Ruiz described Saudi Arabia as "the perfect place to make history" and his stunning stoppage win six months ago ranked high in the sport's archive of upsets.
Asked if he held any fear over the kind of power that saw Joshua knock him down in New York, he told BBC Sport: "Not really. I was the one who had the strength, the one backing him up. When I jabbed I pushed him away.
"I know he lost weight and that he will try and box me around, so it's my job to prevent that.
"I have been doing this since I was six and it is finally paying off. There is no way I am going to let these belts go, I will die trying. It has been a rollercoaster and now that I made the dreams come true there is no way I will let these go."
'I brought the roughest and toughest'
Joshua's back-to-basics approach for the bout has been well documented and he again said he had no interest in delivering a "show" but was just "here to win".
His promoter Hearn has expressed how nervous he is given his marquee fighter would slip down the heavyweight pecking order with a second defeat.
Joshua's trainer Rob McCracken, who faced criticism after the first loss, said his fighter was "in a much better place" this time around.
And Joshua told BBC Sport's Mike Costello defeat made him use his "time wisely" in prioritising his skills over other aspects of training.
"When Muhammad Ali was training he said he would build a shack to train in," added Joshua.
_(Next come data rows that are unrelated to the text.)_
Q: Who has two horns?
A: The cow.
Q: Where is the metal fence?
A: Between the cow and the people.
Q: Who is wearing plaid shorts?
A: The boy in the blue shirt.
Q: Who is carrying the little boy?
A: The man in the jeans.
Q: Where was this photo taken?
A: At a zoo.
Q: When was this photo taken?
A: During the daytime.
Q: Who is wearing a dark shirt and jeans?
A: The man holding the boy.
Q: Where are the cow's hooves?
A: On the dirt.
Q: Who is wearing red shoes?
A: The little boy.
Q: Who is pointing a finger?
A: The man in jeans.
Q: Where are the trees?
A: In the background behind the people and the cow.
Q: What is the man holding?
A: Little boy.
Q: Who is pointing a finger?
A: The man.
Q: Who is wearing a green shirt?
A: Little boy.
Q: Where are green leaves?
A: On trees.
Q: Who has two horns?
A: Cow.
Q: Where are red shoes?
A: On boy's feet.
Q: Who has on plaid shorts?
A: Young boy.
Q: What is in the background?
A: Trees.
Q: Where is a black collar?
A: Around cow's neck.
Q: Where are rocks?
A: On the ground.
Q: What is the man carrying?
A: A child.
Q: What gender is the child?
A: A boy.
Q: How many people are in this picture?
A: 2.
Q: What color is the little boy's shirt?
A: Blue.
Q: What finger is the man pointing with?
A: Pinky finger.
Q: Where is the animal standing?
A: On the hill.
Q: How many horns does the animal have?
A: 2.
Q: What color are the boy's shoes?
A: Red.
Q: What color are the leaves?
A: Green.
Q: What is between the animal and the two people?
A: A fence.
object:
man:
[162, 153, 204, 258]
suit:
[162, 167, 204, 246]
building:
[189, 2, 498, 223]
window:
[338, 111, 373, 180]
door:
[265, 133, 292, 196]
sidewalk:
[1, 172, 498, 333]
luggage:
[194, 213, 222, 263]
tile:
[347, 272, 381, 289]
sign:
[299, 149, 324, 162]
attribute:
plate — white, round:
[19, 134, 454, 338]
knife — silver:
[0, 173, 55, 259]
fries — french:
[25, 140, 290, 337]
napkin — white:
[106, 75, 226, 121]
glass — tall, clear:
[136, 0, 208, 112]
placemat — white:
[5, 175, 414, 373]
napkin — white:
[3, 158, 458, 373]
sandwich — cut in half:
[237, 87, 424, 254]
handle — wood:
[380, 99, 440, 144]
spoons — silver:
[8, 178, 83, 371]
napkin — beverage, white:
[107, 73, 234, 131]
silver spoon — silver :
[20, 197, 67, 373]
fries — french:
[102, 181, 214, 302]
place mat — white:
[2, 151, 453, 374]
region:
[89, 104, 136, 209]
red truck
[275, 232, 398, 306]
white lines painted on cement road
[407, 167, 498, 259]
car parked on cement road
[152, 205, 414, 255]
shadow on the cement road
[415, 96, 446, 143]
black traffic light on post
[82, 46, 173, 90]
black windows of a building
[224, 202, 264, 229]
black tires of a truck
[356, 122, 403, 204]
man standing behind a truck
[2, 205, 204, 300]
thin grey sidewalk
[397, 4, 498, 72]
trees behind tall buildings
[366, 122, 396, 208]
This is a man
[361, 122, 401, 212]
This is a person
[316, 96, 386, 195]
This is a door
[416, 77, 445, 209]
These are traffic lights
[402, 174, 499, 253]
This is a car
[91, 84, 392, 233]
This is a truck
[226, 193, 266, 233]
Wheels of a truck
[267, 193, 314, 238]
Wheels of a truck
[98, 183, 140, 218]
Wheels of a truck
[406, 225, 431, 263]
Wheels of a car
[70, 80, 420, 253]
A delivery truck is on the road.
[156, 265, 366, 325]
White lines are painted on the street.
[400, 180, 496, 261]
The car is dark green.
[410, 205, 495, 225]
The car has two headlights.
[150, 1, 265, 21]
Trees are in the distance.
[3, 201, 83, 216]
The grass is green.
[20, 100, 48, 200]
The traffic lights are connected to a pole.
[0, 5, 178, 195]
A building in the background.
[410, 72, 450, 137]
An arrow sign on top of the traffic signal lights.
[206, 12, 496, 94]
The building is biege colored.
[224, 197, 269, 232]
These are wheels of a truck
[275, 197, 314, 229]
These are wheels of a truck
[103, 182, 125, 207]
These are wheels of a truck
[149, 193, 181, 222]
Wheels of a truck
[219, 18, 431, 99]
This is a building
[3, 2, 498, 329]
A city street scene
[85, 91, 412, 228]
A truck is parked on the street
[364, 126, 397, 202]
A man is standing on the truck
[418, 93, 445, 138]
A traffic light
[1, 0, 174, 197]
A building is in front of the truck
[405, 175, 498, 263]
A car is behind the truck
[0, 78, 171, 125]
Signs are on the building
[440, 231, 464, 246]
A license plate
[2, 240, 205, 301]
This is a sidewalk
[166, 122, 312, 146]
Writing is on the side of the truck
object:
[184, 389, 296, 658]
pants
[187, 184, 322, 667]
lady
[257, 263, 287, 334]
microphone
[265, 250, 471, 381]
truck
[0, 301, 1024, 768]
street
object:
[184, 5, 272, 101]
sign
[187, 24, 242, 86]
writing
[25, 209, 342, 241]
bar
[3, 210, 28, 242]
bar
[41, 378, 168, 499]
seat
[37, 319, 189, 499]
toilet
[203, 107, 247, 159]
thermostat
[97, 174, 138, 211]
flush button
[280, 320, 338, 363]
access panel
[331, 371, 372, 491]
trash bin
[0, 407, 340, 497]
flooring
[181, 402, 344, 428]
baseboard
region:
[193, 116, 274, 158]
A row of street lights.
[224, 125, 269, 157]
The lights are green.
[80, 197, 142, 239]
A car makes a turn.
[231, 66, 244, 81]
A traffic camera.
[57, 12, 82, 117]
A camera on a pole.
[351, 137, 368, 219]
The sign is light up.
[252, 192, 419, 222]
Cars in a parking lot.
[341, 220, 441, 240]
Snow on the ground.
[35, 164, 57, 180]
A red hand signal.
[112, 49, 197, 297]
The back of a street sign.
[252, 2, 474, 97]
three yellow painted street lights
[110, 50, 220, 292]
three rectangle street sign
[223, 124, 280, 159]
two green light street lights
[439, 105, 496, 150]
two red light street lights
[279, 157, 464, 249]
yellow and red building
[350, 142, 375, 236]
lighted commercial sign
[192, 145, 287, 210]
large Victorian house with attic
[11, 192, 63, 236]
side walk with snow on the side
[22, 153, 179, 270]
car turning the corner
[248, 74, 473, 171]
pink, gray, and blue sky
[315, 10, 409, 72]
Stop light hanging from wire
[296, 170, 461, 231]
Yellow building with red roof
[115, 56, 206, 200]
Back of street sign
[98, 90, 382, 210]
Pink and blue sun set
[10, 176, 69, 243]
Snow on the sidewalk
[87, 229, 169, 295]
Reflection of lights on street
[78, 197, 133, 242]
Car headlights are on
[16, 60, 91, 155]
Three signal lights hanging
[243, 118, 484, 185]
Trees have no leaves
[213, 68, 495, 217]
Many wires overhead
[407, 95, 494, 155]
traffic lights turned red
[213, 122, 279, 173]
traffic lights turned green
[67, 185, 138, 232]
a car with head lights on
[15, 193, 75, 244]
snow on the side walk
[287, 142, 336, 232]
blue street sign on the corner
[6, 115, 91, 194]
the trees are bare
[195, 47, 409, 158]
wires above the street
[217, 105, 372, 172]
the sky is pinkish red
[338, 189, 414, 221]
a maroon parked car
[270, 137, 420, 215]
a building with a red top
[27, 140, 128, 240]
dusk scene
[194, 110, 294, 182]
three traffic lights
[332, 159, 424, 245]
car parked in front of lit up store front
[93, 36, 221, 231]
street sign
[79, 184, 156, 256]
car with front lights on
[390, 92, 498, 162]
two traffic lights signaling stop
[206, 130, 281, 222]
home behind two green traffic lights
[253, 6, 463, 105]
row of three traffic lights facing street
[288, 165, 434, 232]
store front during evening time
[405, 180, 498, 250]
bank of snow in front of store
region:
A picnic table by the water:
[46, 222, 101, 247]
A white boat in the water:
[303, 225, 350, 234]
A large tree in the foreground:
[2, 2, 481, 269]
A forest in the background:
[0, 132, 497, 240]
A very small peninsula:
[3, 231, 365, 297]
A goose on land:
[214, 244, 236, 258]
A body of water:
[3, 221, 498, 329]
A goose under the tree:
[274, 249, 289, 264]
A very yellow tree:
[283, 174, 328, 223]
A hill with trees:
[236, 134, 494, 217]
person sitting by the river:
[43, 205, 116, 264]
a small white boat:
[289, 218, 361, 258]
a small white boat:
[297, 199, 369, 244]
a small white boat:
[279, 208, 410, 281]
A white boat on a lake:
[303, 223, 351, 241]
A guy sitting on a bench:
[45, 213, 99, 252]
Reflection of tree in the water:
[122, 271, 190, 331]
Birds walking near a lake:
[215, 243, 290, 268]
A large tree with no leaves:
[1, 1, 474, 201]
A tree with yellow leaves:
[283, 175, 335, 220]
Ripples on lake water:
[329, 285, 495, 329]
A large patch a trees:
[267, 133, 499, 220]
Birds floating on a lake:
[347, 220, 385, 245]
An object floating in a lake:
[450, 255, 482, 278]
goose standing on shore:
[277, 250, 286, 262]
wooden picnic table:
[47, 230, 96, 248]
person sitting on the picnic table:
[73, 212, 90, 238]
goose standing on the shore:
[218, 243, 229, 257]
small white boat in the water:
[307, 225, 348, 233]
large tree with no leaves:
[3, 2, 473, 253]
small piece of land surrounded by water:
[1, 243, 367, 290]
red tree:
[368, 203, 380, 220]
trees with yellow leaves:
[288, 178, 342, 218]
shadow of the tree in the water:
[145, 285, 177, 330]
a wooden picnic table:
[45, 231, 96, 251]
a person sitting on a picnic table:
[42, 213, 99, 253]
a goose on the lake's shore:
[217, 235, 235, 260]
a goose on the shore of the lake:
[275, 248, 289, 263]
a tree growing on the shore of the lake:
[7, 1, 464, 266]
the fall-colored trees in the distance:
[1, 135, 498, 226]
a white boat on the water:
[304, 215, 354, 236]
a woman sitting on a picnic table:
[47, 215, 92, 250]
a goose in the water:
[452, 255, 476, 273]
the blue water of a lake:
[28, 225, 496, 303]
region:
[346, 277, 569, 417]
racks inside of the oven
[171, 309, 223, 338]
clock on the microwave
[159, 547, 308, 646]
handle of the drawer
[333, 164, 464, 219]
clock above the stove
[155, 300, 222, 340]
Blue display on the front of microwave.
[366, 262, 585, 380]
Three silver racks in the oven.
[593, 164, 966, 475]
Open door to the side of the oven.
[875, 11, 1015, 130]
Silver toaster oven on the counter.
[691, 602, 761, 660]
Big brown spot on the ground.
"There are clues to success and you have to go back to what it takes to be a great heavyweight champion. We had to bring in hard, rough sparring partners. I brought in the toughest and roughest."
'I think Ruiz wins again'
Former world heavyweight champion Hasim Rahman attended Wednesday's news conference and repeated comparisons have been drawn between Ruiz's win over Joshua and his own surprise triumph over Lennox Lewis in 2001.
Rahman stunned Joshua's compatriot, only to lose a rematch by knockout seven months later.
Rahman told BBC Sport: "I would have Ruiz go straight out for it from round one, take Joshua back to the last round of the first fight. If I'm in Anthony's corner I am going to a Wladimir Klitschko-style jab and grab.
"I am leaning at the moment to Ruiz by knockout. I just think Joshua has lost weight. I didn't see him with much fat to lose. I feel he may have lost muscle and that can be detrimental. He could win a decision if he executes perfectly and uses his distance. But if Andy hits him, Andy will finish him."